Dr. Tuttle scribbled dutifully, then lifted her head, waiting for more.
“So I started eating sand to try to kill myself instead of dying of dehydration. It was awful.”
“Very troubling,” Dr. Tuttle murmured.
I wobbled against the bookshelf. It was difficult to stay upright—two months of sleep had made my muscles wither. And I could still feel the trazodone I’d taken that morning.
“Try to sleep on your side when possible. There was recently a study in Australia that said that when you sleep on your back, you’re more likely to have nightmares about drowning.

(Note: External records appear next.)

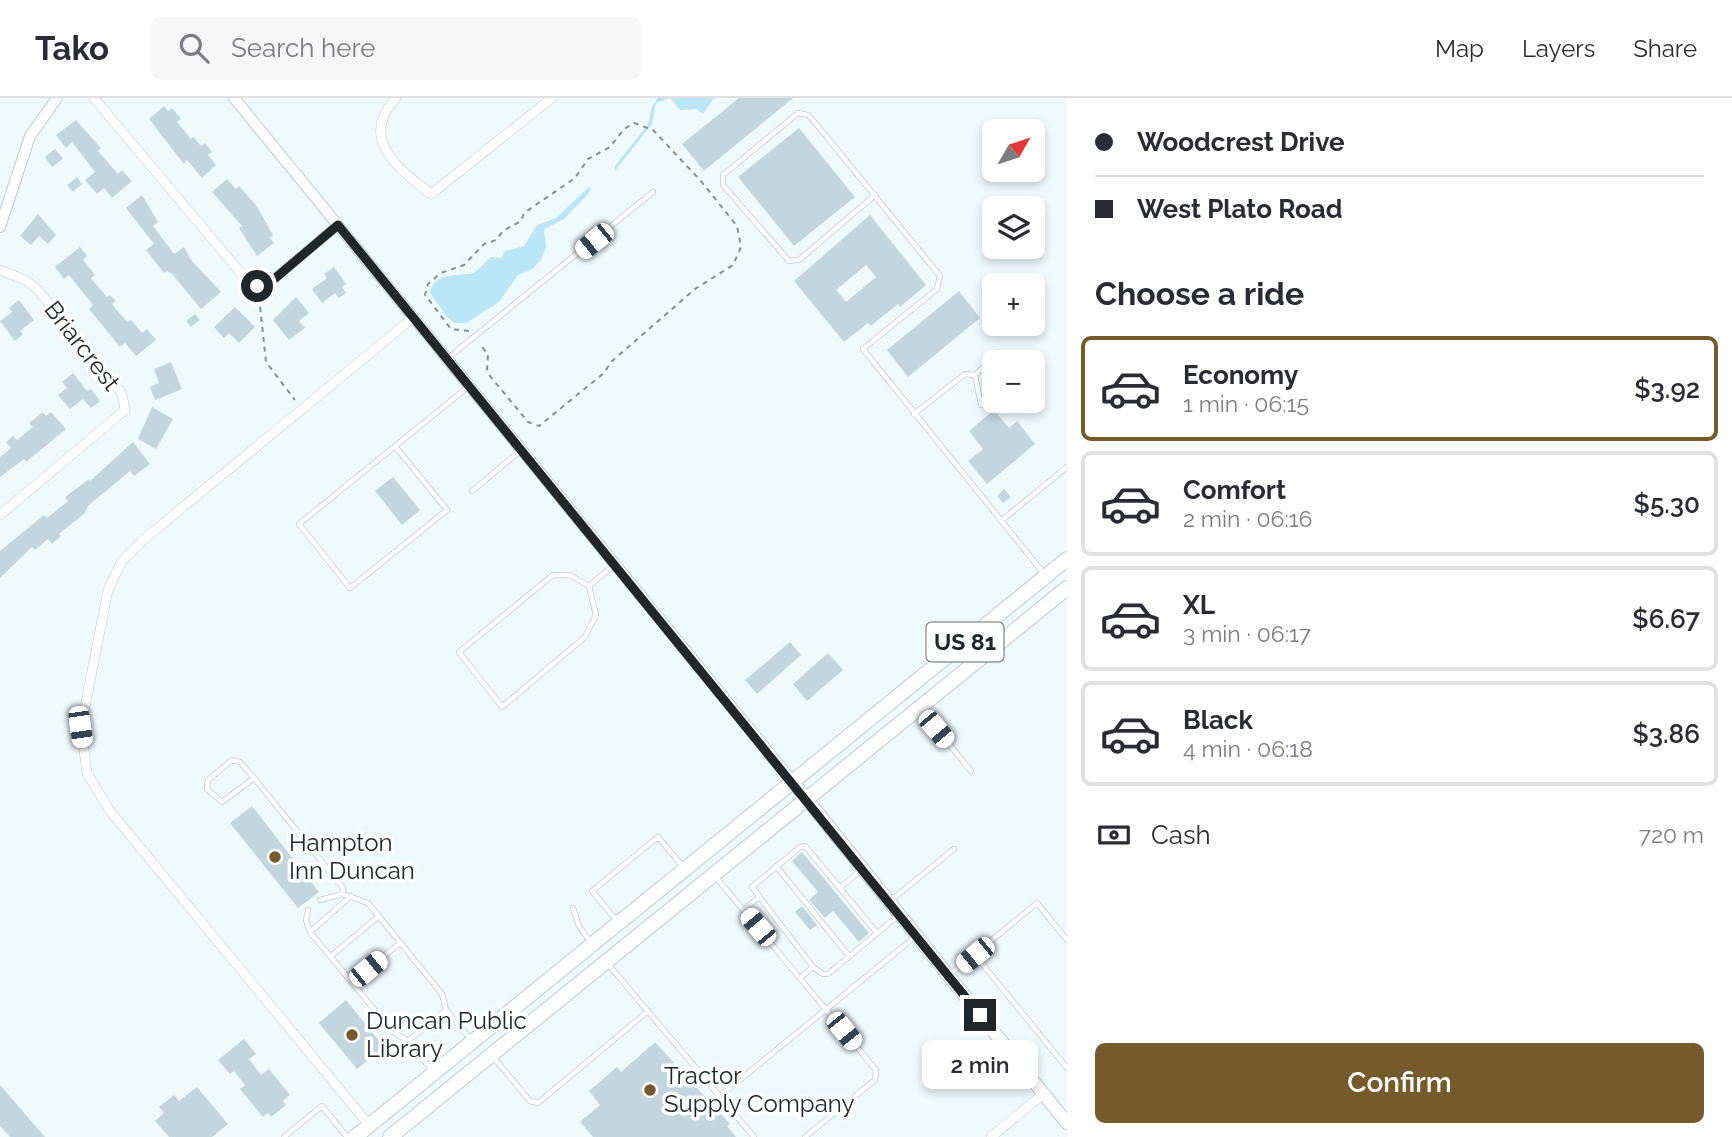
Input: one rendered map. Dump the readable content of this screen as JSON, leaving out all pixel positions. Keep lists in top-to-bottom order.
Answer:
{
  "streets": {
    "main road": ["US 81"],
    "street": ["Briarcrest"]
  },
  "places": ["Hampton Inn Duncan", "Duncan Public Library", "Tractor Supply Company"],
  "north": "top right",
  "page": {
    "header": "Tako",
    "search": "Search here",
    "nav": ["Map", "Layers", "Share"],
    "banner": ["Woodcrest Drive", "West Plato Road"],
    "map_buttons": ["+", "−"],
    "heading": "Choose a ride",
    "list": [
      {
        "name": "Economy",
        "note": "1 min · 06:15",
        "value": "$3.92"
      },
      {
        "name": "Comfort",
        "note": "2 min · 06:16",
        "value": "$5.30"
      },
      {
        "name": "XL",
        "note": "3 min · 06:17",
        "value": "$6.67"
      },
      {
        "name": "Black",
        "note": "4 min · 06:18",
        "value": "$3.86"
      }
    ],
    "pay": ["Cash", "720 m"],
    "buttons": "Confirm",
    "bubble": "2 min"
  }
}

It’s not conclusive, of course, since they’re on the opposite side of the Earth. So actually, you might want to try sleeping on your stomach instead, and see what that does.”
“Dr. Tuttle,” I began, “I was wondering if you could prescribe something a little stronger for bedtime. When I’m tossing and turning at night, I get so frustrated. It’s like I’m in hell.”
“Hell? I can give you something for that,” she said, reaching for her prescription pad. “Mind over matter, people say. But what is matter, anyway? When you look at it under a microscope, it’s just tiny bits of stuff. Atomic particles. Subatomic particles. Look deeper and deeper and eventually you’ll find nothing. We’re mostly empty space. We’re mostly nothing. Tra-la-la. And we’re all the same nothingness. You and me, just filling the space with nothingness. We could walk through walls if we put our minds to it, people say. What they don’t mention is that walking through a wall would most likely kill you. Don’t forget that.”